Assignment: Reading the records below, count the lines in which the string "format" appears; write the number only.

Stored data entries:

----------------------------------------

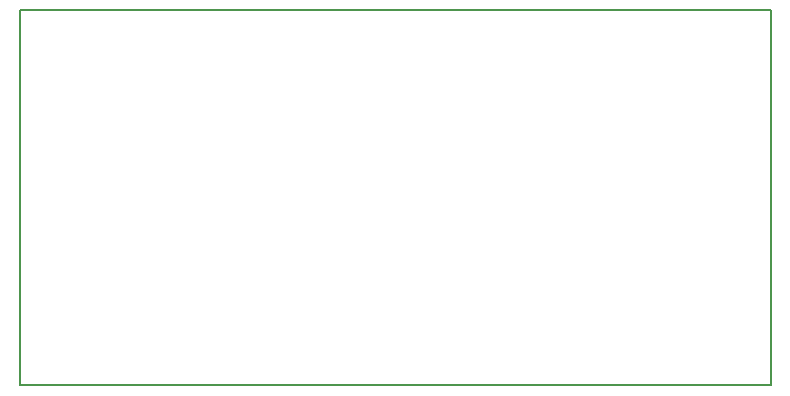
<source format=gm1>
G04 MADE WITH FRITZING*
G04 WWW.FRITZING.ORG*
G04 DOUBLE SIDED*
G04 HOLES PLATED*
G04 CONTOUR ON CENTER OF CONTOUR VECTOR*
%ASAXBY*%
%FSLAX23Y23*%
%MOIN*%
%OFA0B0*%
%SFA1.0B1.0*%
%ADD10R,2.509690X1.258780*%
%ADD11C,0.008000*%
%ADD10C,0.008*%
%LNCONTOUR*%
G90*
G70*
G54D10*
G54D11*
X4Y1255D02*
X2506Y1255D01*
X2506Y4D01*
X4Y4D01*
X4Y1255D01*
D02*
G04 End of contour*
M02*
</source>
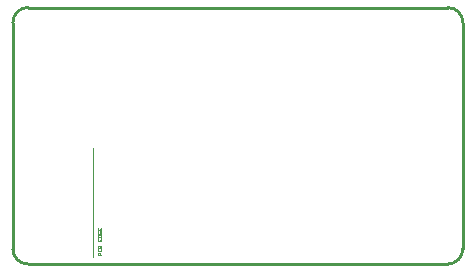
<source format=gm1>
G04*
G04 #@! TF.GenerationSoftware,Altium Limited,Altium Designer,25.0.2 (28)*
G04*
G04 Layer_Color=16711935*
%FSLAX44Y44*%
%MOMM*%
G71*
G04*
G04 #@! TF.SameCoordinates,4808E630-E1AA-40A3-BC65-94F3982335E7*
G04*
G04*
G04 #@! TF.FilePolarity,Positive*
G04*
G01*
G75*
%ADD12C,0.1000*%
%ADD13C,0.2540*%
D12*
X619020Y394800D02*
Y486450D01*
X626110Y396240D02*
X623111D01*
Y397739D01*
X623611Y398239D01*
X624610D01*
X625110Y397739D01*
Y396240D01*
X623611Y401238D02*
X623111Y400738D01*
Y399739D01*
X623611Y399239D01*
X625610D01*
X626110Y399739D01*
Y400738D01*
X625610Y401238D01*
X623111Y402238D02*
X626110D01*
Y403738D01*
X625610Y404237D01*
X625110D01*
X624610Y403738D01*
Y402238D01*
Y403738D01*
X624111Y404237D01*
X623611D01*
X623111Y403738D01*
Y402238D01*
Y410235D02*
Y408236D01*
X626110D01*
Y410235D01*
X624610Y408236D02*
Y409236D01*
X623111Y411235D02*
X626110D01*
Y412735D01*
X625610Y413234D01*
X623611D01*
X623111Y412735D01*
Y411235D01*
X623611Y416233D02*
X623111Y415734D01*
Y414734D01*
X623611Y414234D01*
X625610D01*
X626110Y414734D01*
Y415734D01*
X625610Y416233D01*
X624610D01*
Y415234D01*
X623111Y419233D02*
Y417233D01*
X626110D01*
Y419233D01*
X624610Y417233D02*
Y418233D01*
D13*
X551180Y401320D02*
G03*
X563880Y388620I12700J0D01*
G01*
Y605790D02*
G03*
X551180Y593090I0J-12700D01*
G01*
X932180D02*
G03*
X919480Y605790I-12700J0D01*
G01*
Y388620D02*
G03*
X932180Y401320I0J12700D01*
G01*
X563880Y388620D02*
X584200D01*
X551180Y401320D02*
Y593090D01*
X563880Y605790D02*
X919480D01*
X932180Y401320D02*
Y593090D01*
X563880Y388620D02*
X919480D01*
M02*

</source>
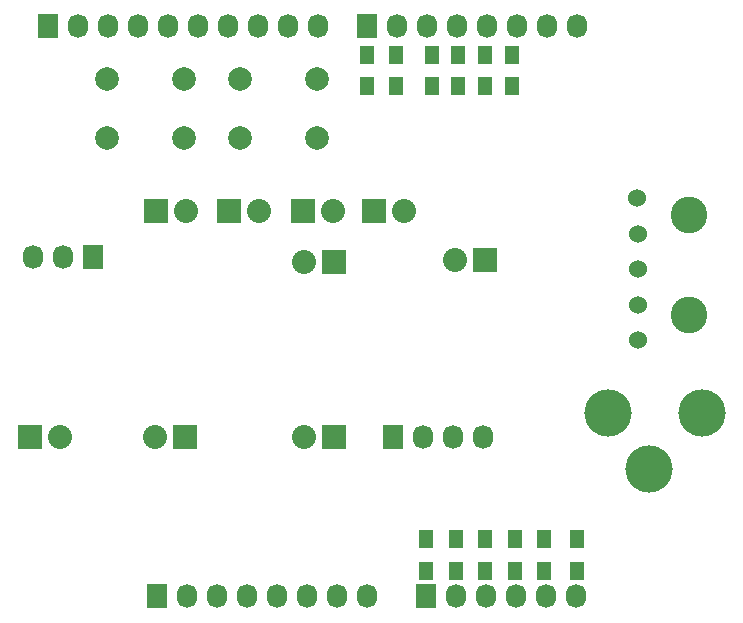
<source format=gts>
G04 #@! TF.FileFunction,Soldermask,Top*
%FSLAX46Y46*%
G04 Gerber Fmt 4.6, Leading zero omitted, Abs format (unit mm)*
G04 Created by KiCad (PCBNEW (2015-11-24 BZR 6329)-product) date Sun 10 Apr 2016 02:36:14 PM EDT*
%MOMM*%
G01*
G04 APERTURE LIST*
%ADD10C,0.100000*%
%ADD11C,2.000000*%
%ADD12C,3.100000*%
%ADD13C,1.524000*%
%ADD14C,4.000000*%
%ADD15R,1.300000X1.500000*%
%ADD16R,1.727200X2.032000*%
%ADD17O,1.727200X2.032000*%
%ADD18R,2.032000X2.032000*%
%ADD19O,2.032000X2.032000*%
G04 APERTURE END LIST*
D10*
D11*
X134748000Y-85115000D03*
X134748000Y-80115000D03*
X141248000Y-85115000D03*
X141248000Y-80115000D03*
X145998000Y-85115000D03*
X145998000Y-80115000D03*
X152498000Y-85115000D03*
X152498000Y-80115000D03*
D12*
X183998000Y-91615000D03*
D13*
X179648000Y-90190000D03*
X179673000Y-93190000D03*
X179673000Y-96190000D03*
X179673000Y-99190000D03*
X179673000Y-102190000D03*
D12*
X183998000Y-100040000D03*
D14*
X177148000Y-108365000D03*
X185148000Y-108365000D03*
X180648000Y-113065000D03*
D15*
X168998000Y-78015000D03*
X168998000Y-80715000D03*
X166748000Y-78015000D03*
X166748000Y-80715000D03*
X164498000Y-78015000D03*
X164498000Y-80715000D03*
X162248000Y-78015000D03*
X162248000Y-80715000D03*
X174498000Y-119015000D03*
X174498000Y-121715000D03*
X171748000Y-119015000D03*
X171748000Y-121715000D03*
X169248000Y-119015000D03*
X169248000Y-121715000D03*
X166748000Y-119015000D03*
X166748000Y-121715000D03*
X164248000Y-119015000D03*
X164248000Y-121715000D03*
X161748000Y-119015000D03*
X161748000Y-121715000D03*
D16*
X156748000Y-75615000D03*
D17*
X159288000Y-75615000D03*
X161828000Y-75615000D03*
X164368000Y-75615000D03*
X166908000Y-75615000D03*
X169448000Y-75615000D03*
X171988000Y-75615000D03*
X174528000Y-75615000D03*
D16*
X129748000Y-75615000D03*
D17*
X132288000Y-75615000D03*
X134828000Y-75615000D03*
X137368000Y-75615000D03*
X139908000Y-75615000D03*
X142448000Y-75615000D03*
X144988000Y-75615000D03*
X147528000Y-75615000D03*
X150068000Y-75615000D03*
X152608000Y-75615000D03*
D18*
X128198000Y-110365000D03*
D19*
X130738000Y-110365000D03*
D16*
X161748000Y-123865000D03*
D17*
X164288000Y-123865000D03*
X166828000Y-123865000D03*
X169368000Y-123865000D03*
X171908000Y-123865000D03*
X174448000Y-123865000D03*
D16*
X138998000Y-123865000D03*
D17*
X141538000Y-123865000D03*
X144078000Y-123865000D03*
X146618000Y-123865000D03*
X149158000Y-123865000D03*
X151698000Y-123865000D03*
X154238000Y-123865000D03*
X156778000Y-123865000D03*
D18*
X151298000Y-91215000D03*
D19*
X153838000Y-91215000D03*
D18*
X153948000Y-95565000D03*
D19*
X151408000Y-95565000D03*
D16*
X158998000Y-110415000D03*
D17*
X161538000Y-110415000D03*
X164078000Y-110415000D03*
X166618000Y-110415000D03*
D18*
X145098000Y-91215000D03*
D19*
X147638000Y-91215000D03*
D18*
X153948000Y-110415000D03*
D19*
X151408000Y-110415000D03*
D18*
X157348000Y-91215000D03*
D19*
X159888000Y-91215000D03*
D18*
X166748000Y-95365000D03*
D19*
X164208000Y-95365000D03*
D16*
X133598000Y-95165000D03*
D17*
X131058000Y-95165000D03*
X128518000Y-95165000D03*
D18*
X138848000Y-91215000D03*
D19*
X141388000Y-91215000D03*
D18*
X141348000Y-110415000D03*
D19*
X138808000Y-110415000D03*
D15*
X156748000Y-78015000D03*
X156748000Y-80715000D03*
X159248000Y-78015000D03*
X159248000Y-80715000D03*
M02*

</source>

----------------------------------------

Response: 4